We doubt that the legislature ever intended that a person could be placed on probation and then, years later, if the probation *112 failed, be subjected to the provisions of the habitual offender statute. In fact, the findings required to order probation are precisely opposite to the findings required to invoke the habitual offender statute. The purpose of habitualization is to protect society against habitual offenders. Snowden v. State, 449 So. 2d 332 (Fla. 5th DCA 1984); § 775.084(4)(a), Fla. Stat. (1987). Probation, on the other hand, may only be imposed if it appears to the court that the defendant is not likely again to engage in a criminal course of conduct and that the ends of justice and the welfare of society do not require that the defendant presently suffer the penalty imposed by law. § 948.01(3), Fla. Stat. (1987). Indeed, in Shead v. State, 367 So. 2d 264, 267 (Fla. 3d DCA 1979), the court noted that the required findings under the habitual offender statute and the probation statute are "inconsistent and mutually exclusive." Nevertheless, in Zambuto v. State, 413 So. 2d 461 (Fla. 4th DCA 1982), which was not cited to us in the briefs, this court held that the rule which requires any trial court which accepts a guilty plea to advise the defendant of the maximum possible penalty provided by law, does not require the trial court to advise the defendant of every collateral consequence flowing from the plea. In Zambuto, the defendant pled guilty, was placed on five years probation, violated it, and had his probation revoked. The state then filed a notice of intent to seek an enhanced penalty under the habitual offender statute. We held that the enhanced penalty provision of section 775.084, Florida Statute (1979) is a collateral consequence of a plea and affirmed the sentence of an enhanced penalty. Further authority for affirmance here is State v. Payne, 404 So. 2d 1055 (Fla. 1981), which held that upon revocation of probation, a defendant may be sentenced to any term which might have originally been imposed, regardless of whether the term of the second sentence exceeds that of the first, without violating double jeopardy. We, therefore, would have affirmed based on the foregoing. Nevertheless, we certify the following question:
MAY THE HABITUAL OFFENDER STATUTE BE APPLIED TO A DEFENDANT WHO WAS ORIGINALLY SUBJECT TO THE STATUTE BUT WAS INSTEAD PLACED ON PROBATION AND WHOSE PROBATION WAS LATER REVOKED?

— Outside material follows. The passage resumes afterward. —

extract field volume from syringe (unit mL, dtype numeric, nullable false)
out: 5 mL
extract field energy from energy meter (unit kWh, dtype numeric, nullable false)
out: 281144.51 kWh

However, the above may all be rendered irrelevant in this particular case because of our supreme court's very recent opinion in Lambert v. State, 545 So. 2d 838 (Fla. 1989), wherein the court "receded" from State v. Pentaude, 500 So. 2d 526 (Fla. 1987), by holding that upon a violation of probation, no further increase or departure is permitted for any reason. Under this holding, the trial court's departure for the egregiousness of the appellant's violation of probation would be error. The court would thus be restricted to imposing the original guidelines sentence (with the one cell increase permitted by Florida Rules of Criminal Procedure 3.701(d)(14) of five and one-half years to seven years). A statutory maximum of 30 years under the habitualization statute instead of 20 years would be of no import. We, therefore, feel compelled to reverse and remand for entry of a sentence within the original guidelines range, without aggravation.
REVERSED AND REMANDED.
GARRETT, J., concurs.
ANSTEAD, J., concurs in conclusion only.